A woman with wild, dark red hair ducked under the low-hanging branches of a gnarly tree. Ambling next to her in the shallow water was, indeed, a big black dog.
The woman looked straight at Scoop, and even in the gray light, he saw that she had bright blue eyes and freckles—a lot of freckles. She was slim and angular, her hair down to her shoulders, damp and tangled. She continued toward him, the dog staying close to her. She didn’t seem particularly taken aback by finding a man standing in the doorway of the remote ruin. Scoop wouldn’t blame her if she did. Even before the bomb blast, he had looked, according to friends and enemies alike, ferocious with his thick build, shaved head and general take-no-prisoners demeanor.
For sure, no one would mistake him for a leprechaun or a fairy prince.

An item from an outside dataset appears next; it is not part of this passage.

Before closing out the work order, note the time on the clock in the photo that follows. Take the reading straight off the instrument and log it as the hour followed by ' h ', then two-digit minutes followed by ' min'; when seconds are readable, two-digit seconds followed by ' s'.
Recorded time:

Her left foot sank into a soft spot and almost ended up in the water. Mud stains came to the top of her wellies. “I saw footprints back there,” she said cheerfully, pointing a slender hand in the direction she’d just come. “Since I’ve never run into a cow or a sheep that wears size-twelve shoes, I figured someone else was out here. A fine day for a walk, isn’t it?”
“It is,” Scoop said.
“I don’t mind the outbreaks of rain.” She tilted her head back, letting the mist collect on her face a moment, then smiled at him. “I don’t do well in the sun.”
Scoop stepped down from the threshold and nodded to the dog, still panting at her side. “Yours?”
“No, but he’s a sweetheart. I suppose he could be aggressive if he or someone he cared about felt threatened.”
A warning? Scoop noticed she wore a rain jacket the same shade of blue as her eyes and held an iPhone in one hand, perhaps keeping it available in case she needed to call for help. It would be easy to think it was still 1900 in this part of Ireland, but that would be a mistake. For one thing, the area had decent cell phone coverage.
“Looks as if you two have bonded.”
“I think we have, indeed.” She slipped the iPhone into a jacket pocket. “You’re the detective who saved that girl’s life when the bomb went off at your house in Boston last month—Wisdom, right? Detective Cyrus Wisdom?”